(DATA SHOWN Opens)

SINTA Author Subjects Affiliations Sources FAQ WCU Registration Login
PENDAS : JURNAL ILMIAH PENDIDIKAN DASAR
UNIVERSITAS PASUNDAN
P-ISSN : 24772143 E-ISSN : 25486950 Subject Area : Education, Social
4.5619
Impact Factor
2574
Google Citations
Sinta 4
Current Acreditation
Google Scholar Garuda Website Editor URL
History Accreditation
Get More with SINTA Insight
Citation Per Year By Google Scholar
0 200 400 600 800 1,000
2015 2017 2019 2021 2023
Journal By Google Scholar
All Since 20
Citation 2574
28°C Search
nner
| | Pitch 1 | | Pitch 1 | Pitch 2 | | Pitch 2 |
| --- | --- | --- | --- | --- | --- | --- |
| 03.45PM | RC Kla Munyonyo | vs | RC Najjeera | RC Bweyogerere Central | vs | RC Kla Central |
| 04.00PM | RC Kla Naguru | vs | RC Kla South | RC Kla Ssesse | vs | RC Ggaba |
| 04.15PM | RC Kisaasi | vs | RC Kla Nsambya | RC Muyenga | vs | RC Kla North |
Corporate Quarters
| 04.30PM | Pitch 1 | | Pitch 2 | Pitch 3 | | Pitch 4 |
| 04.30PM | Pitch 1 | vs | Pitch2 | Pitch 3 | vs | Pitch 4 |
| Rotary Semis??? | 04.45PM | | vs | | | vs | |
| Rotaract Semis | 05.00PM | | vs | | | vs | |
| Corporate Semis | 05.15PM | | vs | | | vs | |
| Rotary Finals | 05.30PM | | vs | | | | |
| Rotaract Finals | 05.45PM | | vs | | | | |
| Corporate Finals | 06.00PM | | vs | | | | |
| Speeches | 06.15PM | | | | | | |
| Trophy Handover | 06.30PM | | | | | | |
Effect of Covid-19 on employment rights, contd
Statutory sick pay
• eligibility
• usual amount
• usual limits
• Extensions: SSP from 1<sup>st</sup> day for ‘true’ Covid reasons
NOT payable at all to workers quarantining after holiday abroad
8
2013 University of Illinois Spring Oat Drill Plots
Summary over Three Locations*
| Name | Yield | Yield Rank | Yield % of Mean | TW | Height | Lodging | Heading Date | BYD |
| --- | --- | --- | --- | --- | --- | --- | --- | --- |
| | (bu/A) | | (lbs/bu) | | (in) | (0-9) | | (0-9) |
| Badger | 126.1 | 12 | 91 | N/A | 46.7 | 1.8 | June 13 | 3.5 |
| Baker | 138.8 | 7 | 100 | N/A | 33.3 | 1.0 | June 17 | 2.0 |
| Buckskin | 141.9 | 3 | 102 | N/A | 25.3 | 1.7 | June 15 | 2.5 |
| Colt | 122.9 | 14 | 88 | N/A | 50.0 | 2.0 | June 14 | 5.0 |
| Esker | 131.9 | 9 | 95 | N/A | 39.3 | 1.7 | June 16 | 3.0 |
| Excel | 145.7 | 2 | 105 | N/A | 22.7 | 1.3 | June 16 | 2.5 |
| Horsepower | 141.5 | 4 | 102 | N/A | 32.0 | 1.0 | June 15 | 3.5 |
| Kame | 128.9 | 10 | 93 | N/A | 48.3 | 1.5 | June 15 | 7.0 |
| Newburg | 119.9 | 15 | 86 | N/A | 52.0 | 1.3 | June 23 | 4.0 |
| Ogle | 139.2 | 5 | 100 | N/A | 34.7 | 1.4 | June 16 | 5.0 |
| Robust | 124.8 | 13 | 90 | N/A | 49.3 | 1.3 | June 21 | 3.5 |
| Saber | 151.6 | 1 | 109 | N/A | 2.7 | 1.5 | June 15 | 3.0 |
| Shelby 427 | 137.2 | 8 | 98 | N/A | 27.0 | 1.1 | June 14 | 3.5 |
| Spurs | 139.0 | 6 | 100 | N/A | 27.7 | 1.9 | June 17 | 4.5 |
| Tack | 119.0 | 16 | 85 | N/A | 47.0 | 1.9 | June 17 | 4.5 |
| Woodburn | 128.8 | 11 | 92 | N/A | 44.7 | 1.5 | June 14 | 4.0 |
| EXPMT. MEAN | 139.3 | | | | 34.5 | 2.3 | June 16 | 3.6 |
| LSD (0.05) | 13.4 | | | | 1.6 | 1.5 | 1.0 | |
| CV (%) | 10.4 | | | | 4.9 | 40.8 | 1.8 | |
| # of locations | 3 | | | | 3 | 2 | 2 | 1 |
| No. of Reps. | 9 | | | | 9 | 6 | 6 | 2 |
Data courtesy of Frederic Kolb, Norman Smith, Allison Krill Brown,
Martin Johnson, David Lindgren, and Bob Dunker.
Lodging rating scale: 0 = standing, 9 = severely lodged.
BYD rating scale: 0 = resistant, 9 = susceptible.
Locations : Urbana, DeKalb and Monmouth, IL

(DATA SHOWN Closes)

EXERCISE
For each line of the entries that holds the word "scale", pull that line out.

EXERCISE SOLUTION
Lodging rating scale: 0 = standing, 9 = severely lodged.
BYD rating scale: 0 = resistant, 9 = susceptible.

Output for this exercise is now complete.